Multiple family members, friends and a former coworker spoke during his memorial service on Friday at Mission Hills Church in Littleton.
Cody Mooney’s four children were seated near the front of their church during the memorial service, and Emily Mooney was the second speaker during the emotional ceremony. She is due to give birth to the couple’s fifth child very soon, and held their young daughter in her arms as she remembered the man she first started dating during their freshman year of high school, and has been married to for a decade.
“He was not larger than life: he was ours,” Emily Mooney said. “He had a life as a husband and father, and he was just another guy. He was your neighbor, your friend, your son, and he was my precious husband.”
She said her husband’s defining factor was his love of Jesus Christ, and that he was an avid outdoorsman who actively pursued deep, meaningful relationships.

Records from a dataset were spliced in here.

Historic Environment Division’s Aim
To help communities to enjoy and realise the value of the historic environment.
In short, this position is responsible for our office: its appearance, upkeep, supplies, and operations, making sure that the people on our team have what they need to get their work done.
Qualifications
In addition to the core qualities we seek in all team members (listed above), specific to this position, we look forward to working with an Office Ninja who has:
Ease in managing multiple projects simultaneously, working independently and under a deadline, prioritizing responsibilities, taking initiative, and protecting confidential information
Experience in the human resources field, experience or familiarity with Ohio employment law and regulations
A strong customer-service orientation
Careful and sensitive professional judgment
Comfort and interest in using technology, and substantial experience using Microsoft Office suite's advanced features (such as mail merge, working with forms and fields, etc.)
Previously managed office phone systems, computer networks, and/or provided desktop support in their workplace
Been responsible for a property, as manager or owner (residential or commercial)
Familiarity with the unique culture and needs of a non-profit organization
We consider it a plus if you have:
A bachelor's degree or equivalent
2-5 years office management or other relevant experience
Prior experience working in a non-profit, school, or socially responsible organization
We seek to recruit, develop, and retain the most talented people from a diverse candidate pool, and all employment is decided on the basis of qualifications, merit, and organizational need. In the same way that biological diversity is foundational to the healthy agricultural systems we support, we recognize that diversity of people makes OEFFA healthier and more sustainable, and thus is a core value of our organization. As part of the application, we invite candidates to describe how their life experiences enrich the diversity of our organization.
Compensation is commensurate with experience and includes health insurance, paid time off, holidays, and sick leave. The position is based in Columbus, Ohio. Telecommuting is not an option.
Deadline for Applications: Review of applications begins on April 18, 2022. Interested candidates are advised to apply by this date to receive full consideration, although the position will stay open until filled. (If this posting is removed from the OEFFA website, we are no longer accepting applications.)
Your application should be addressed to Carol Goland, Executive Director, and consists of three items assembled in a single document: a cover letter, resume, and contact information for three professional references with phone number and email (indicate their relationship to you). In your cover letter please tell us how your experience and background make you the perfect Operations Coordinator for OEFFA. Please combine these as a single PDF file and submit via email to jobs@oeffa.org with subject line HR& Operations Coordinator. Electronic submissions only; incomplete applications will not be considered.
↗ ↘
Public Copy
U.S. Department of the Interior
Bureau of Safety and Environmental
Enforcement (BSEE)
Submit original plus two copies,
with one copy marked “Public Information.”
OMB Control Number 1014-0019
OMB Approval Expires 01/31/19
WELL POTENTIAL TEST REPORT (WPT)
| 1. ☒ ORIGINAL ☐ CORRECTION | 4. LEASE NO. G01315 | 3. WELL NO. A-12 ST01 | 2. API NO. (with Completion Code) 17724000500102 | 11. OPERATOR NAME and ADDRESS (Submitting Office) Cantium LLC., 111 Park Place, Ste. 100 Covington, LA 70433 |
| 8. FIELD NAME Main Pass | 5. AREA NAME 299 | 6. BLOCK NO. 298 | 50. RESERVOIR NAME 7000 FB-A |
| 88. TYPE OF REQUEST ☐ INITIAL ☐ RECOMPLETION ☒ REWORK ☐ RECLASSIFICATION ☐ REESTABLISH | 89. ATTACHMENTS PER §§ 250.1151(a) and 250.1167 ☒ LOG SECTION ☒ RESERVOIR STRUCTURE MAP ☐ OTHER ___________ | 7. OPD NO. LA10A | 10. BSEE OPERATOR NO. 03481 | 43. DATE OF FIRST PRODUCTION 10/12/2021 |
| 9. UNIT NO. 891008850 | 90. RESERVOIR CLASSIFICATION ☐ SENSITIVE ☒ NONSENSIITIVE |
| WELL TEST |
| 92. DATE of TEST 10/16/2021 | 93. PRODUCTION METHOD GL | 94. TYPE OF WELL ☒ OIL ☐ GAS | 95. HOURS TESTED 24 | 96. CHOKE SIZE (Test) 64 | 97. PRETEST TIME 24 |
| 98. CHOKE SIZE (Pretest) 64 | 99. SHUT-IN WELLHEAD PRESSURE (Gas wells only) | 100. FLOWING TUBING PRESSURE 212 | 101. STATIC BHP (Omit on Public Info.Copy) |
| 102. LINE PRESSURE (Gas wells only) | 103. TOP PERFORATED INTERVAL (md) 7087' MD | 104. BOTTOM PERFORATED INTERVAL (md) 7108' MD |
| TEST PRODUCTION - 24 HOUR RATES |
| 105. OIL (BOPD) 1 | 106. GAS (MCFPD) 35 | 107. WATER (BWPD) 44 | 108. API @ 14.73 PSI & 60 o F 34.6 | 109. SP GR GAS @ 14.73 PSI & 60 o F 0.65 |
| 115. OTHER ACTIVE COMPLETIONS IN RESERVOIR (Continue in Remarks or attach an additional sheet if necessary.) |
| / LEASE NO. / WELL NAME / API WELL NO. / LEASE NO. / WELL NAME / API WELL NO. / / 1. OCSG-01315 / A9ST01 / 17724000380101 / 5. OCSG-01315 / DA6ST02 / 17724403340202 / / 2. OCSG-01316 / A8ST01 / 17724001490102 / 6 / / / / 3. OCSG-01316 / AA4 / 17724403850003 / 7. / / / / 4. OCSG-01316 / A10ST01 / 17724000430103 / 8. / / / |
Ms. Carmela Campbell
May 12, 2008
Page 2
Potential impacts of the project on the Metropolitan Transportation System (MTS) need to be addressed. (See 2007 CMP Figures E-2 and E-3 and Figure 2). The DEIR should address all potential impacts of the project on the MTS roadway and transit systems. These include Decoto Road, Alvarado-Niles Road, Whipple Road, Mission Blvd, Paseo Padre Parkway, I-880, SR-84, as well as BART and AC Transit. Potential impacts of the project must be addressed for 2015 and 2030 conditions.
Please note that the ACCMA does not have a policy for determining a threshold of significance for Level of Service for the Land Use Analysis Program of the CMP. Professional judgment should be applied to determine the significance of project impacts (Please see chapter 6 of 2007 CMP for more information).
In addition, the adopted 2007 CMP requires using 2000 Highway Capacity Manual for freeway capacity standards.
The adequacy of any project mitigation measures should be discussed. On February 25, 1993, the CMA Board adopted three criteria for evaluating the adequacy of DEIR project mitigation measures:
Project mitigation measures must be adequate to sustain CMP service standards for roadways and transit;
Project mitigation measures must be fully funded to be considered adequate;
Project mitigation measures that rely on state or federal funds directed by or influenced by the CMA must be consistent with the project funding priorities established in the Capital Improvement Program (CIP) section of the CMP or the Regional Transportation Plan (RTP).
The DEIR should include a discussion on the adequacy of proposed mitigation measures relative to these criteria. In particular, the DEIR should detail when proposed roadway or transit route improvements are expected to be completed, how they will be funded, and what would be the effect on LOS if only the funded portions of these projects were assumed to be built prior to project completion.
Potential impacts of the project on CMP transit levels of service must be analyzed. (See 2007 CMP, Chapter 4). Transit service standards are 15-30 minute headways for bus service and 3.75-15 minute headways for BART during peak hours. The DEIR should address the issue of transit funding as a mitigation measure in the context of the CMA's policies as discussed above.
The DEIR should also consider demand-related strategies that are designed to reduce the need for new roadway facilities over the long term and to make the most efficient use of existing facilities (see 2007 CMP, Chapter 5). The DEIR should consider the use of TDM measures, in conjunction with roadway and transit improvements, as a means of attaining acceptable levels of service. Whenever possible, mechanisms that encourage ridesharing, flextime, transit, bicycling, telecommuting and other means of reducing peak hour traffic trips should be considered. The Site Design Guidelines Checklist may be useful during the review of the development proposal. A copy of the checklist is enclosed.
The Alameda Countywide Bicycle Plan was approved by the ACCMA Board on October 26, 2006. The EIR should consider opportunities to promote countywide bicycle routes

“I will always miss him, love him, and long for him,” she said.
Firefighter Dave Petau recounted Cody Mooney’s days training to be a firefighter, and how he used to run upstairs before people had even arrived for training.
Specifically, he remembered one day when Cody Mooney helped save a man who had fallen into cardiac arrest. That same man attended Cody Mooney’s memorial service.
“While it was a team effort that night, I have no doubt in my mind if Cody wasn’t alive, he would not be there today,” Petau said.
Cody Mooney’s father Kevin Mooney thanked the state of Colorado for their flood of support for his son following his death. He told 9NEWS earlier this week that Cody Mooney moved to Colorado because he loved the mountains so much, and he wanted his kids to grow up as natives.
“He would have wanted us to show up because he showed up for people,” Kevin Mooney said.
Emily Mooney said her husband used to end phone calls with their children the same way: by saying “love you, miss you, kiss you.”
And now that he’s gone, she’s modified that message.
“Love you, miss you, wish we could kiss you,” she said.